South Kitsap coach D.J. Sigurdson does not have to ponder the thought of Charlie Murray starting on both offense and defense.
He is effusive in his praise of the junior’s production. But before the season, Sigurdson admits his thoughts would have been much different. He said his reaction would have been “what went wrong” if Murray ended up as a starter on both lines.
Injuries have kept starting offensive linemen Riki Blas and Keith Grey out at different times. But Murray performed well enough at right guard that Sigurdson was comfortable enough to move Grey from that position to right tackle when he returned.
“I didn’t mean to emerge,” said Murray, who credited right guard Nick Boss for helping him develop. “Most of the credit goes to him for helping me out at practice whenever I have a question.”
At 5 feet 9 and 250 pounds, Murray won’t evoke memories of the Wolves’ large, mauling linemen of the past. His twin brother, Chris, is 4 inches taller, but does not play football.
“I look more like other guys on the team than him,” Murray said. “I’m definitely the short runt of the family.”
There is nothing little about his production on the field, though. Murray has pressured the quarterback frequently as South has allowed just 40 points in three Narrows League games. That’s tied for the fewest along with Olympia, which the Wolves beat 10-6 last week at Ingersoll Stadium to snap the Bears’ streak of 28 consecutive regular-season league victories. South enters tonight’s game against Central Kitsap with a 4-0 overall record and 3-0 mark in league play.

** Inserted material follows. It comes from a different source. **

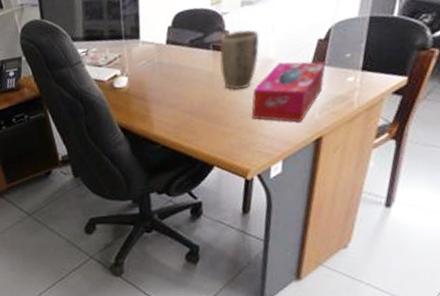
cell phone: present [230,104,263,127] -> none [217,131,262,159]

When it comes to pressure applied on quarterbacks, Murray said it begins with senior Tyler Hundson. Blas and Hundson started at defensive tackle at the beginning of the season.
“Tyler is a beast,” Murray said. “He rocks the world out of some of those guys. His greatness and my little greatness kind of adds together.”
Sigurdson said Murray is being modest.
“He’s using his hands throwing guys around and making plays,” he said. “He’s definitely earned it.”
But getting to that point was not easy. Every Friday before a game, when Murray needs some inspiration — whether it’s 20 minutes alone in a desolate location at the school or taking a long walk down a trail to the creek behind his sister’s property — it comes from his father. Robert Murray suffered a heart attack and died in his sleep on Jan. 2, 2007.
“Every day I would come home from practice in seventh grade and complain about how hard it was,” said Murray, adding that he reflects on his father the most during wrestling season because of the intense practices. “He would tell me to keep going until I puke. He was a big Texan, never quit kind of guy.”
The boys were in Silverdale buying a present for their new niece and Chris found his father unresponsive when they returned home that night. Robert was 63 years old, the same age his father and grandfather were when they died.
“He was a month away from his birthday, so we thought we broke the curse,” Charlie said. “Once I turn 63, I’m going to retire and go to the beach.”
It is one light moment during a serious conversation. Without delving into specifics, Murray said it was a challenging time for his family. He and his brother now live with their 25-year-old sister. Murray said he also frequently visits his mother, Alice, who moved back to the area after his father’s death. The two divorced in 2003.
“I feel sorry for anyone out there who ever has to deal with anything like that,” he said. “It wasn’t just the initial shock, it was everything that happened afterward.”
Murray is thankful for the compassion his teachers at Marcus Whitman Junior High displayed through the ordeal. He is upbeat again — except about the school’s spring play. Murray is enrolled in Advanced Acting Technique and has participated in school plays dating back to seventh grade. He sighs before discussing this year’s selection.
“Sadly, it’s ‘Pride and Prejudice,’ ” he said, adding that he would prefer to do something else. “I think it’s too much of a lovey, dovey, ‘why always me?’ type of chick-flick play.”
Just being a male is enough for him not to like those types of movies, but there’s another reason for it.
“Every type of ‘Pride and Prejudice’ movie you can think of my sister watches,” he said. “It gets old.”
At least Murray’s prospects on the gridiron never become tired.